Yu Namba himself has said how he’s not just the project manager but oversees everything “from text translation, to voice recording, to quality assurance.” And that he “can’t save everything from the game—the smallest of the small side quests might not make it through— but the main story line, the main plot, I make sure I understand it fully before moving forward.” (Siliconera 2015 Interview)
In other words he has so much going on that ‘small side quests’ might not make it through QA…
If that’s the case, and they’re aware that errors may slip through, wouldn’t it be best to hire someone to oversee those areas he doesn’t have time for?
What Can Localization Companies
Learn From This?
Much of the above are speculations. Atlus aren’t going to release trade secrets and back-end drama to the public. However, they are highly likely situations that can happen on any localization project.
I think it’s incredibly important to learn from one’s (and others) mistakes. Persona 5 overall was a fantastic game, but it’s localization was undoubtedly questionable at parts.
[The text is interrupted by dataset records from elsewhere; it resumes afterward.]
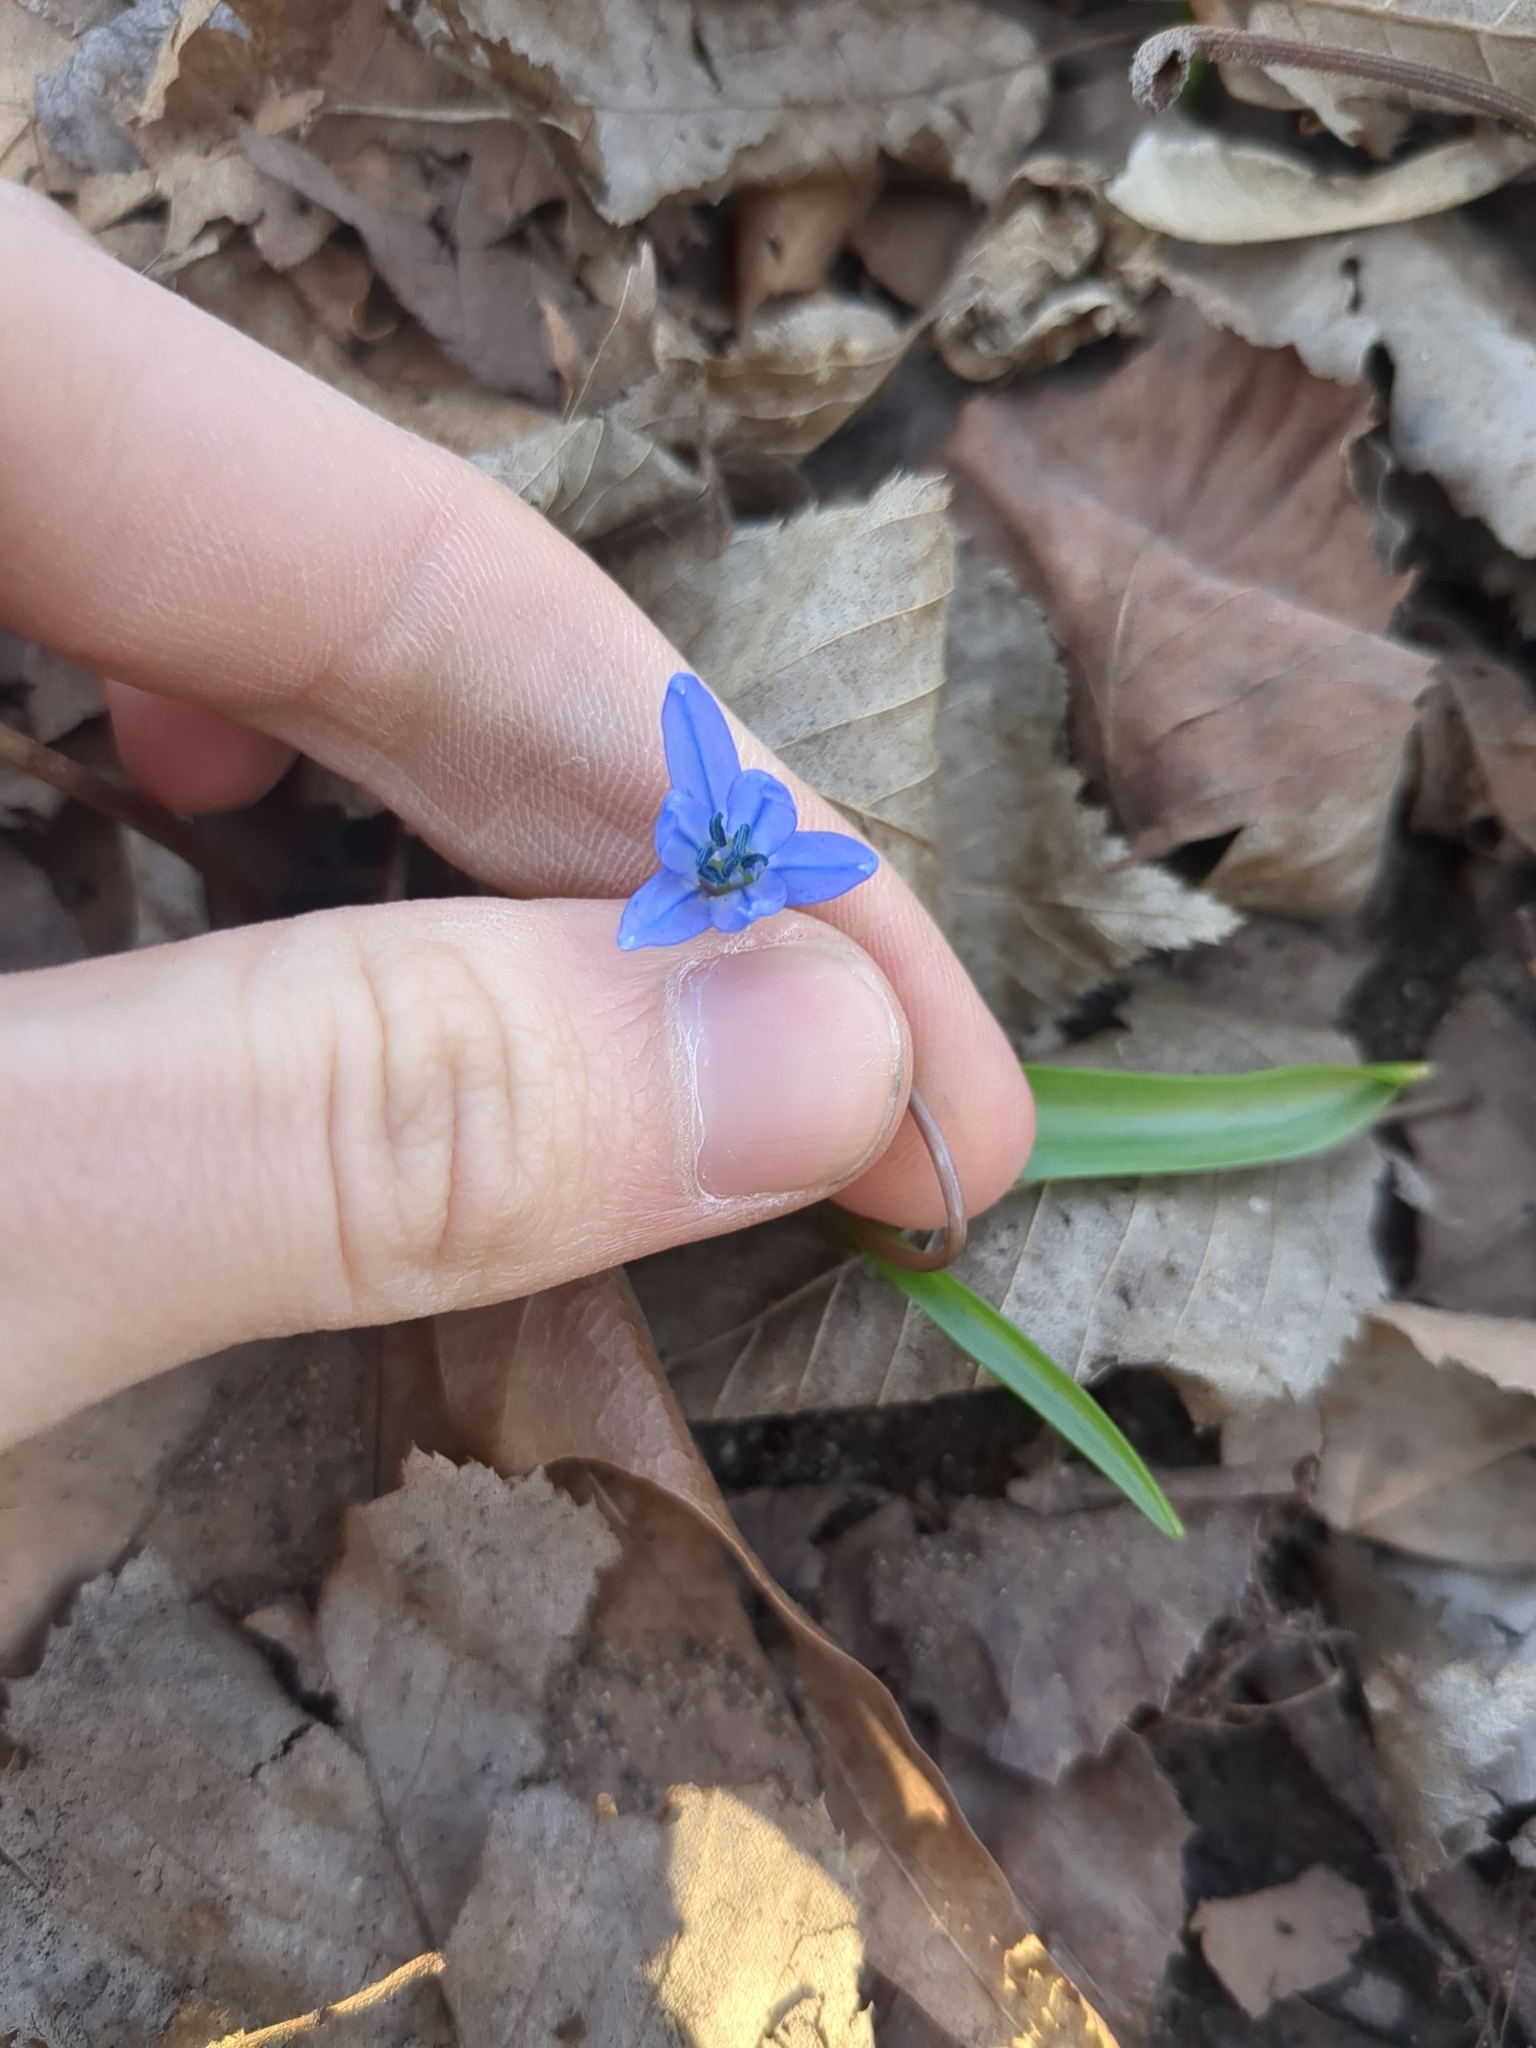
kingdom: Plantae
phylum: Tracheophyta
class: Liliopsida
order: Asparagales
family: Asparagaceae
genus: Scilla
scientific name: Scilla siberica
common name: Siberian squill
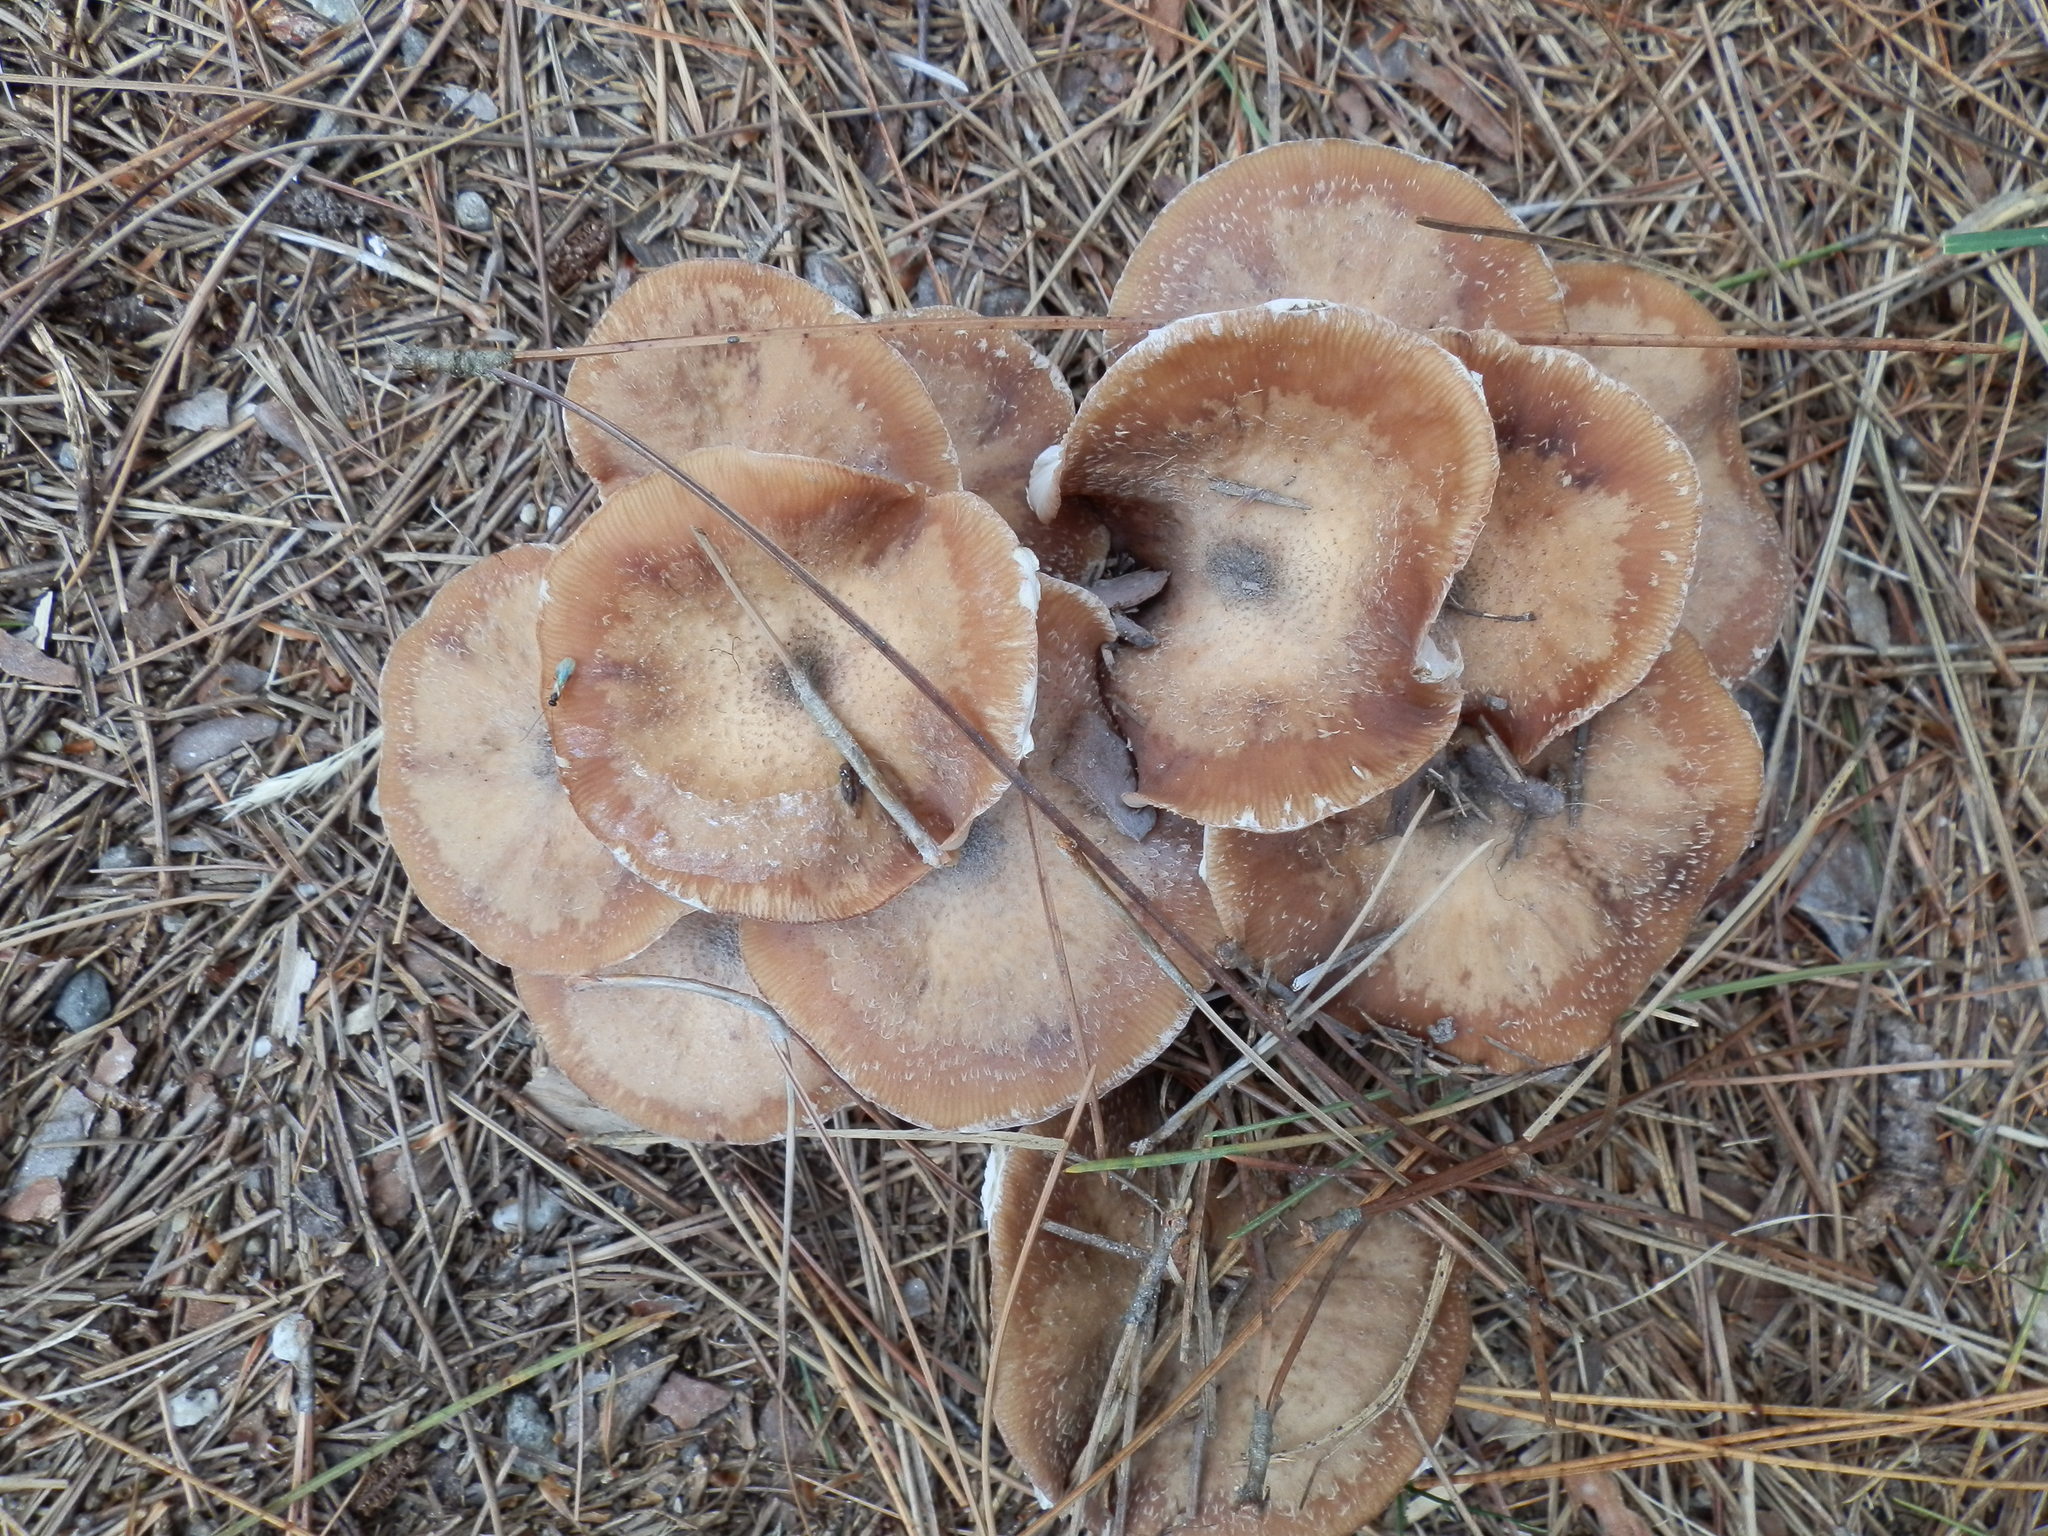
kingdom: Fungi
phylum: Basidiomycota
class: Agaricomycetes
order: Agaricales
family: Physalacriaceae
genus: Armillaria
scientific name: Armillaria gallica
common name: Bulbous honey fungus
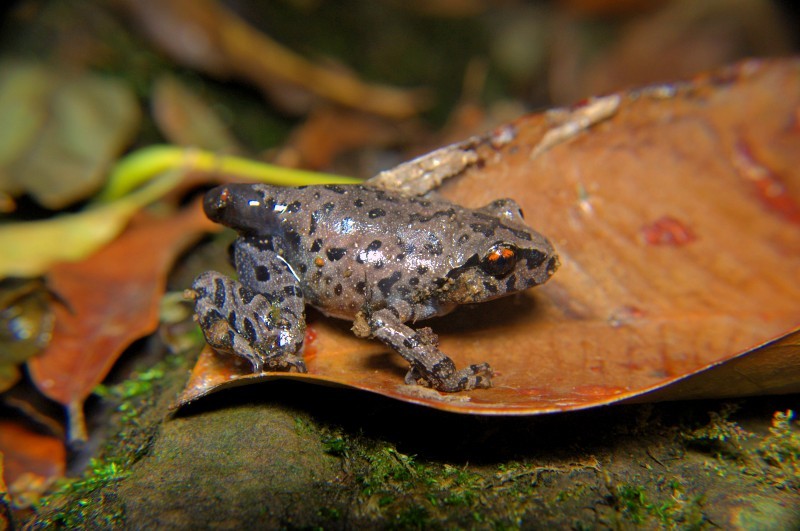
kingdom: Animalia
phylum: Chordata
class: Amphibia
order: Anura
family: Megophryidae
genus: Leptobrachium
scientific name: Leptobrachium smithi
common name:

I think it’s clear from the overall feedback from localizers and non-localizers alike: DON’T SKIMP ON THE QA!
I’ve discussed this before but a poor localization can make a huge impact on an otherwise excellent game. It’s a huge disappointment to fans and reflects badly on the company as a whole.
It’s important to delegate work, but don’t have too many people trying to call the shots.
Hire people who are dedicated to making the best product possible. If someone has a “I guess that’ll do” attitude, you probably don’t want them on your team.
Invest the time and money in something perfect! Even if it means pushing back the release date, the fans will be happier with a more polished end product.
We still can’t say for certain what happened with Persona 5, but I hope more gaming companies realize the importance of a good localization.